TO-DO ITEM
Copy the stretch of the data from its start through the line containing "the start of", including both ends.

-------- DATA FOR THIS TASK

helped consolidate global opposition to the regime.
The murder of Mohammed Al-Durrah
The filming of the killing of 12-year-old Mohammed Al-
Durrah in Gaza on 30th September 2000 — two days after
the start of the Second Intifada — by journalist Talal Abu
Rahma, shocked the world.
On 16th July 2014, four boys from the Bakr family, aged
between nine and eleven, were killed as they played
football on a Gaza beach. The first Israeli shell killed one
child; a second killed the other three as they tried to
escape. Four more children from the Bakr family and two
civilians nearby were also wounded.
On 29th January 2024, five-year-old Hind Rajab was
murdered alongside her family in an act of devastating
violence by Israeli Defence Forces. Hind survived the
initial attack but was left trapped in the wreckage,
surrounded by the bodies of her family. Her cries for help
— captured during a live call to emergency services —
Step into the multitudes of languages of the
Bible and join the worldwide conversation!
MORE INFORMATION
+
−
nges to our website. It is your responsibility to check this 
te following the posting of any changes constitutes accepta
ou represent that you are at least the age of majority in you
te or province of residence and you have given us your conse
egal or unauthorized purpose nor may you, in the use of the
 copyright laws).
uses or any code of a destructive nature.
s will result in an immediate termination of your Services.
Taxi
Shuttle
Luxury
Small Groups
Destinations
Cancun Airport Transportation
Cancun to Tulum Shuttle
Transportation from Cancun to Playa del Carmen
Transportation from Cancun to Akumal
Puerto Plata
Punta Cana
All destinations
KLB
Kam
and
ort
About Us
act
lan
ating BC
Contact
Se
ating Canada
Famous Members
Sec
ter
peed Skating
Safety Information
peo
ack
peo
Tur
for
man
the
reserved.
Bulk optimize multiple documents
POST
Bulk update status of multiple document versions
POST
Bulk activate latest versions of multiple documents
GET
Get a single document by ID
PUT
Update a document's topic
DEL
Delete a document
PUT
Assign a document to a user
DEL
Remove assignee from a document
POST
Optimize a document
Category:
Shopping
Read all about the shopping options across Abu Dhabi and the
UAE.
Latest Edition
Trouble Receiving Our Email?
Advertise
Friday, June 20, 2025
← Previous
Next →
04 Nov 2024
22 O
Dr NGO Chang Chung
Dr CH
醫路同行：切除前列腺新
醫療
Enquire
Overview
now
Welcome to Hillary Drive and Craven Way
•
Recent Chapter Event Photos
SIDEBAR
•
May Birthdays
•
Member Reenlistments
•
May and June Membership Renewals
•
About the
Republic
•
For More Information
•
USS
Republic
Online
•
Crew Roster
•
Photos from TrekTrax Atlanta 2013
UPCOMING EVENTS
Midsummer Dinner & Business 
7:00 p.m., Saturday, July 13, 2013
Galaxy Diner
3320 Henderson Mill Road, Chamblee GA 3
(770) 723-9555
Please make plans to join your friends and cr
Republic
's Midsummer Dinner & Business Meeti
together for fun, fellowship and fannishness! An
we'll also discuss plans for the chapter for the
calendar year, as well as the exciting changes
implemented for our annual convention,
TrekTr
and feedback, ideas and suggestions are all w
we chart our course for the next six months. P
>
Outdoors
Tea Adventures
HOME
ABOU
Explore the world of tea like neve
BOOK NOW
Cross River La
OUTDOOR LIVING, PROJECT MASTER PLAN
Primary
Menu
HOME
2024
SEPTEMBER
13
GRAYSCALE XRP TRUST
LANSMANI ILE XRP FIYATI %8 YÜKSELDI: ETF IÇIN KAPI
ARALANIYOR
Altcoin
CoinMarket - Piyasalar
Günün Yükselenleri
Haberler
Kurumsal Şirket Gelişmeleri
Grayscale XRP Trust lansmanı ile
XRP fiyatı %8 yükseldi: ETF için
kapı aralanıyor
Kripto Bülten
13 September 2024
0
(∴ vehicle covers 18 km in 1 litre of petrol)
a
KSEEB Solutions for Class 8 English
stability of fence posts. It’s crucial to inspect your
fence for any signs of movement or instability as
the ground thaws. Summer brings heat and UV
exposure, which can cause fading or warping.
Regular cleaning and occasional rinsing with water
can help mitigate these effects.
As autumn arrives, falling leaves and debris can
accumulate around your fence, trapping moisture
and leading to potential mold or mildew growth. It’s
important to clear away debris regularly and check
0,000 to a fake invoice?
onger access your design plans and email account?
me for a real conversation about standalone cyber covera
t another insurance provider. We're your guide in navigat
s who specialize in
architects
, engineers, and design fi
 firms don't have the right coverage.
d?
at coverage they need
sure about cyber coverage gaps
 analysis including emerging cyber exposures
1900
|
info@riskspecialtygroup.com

----------------

EXERCISE OUTPUT
helped consolidate global opposition to the regime.
The murder of Mohammed Al-Durrah
The filming of the killing of 12-year-old Mohammed Al-
Durrah in Gaza on 30th September 2000 — two days after
the start of the Second Intifada — by journalist Talal Abu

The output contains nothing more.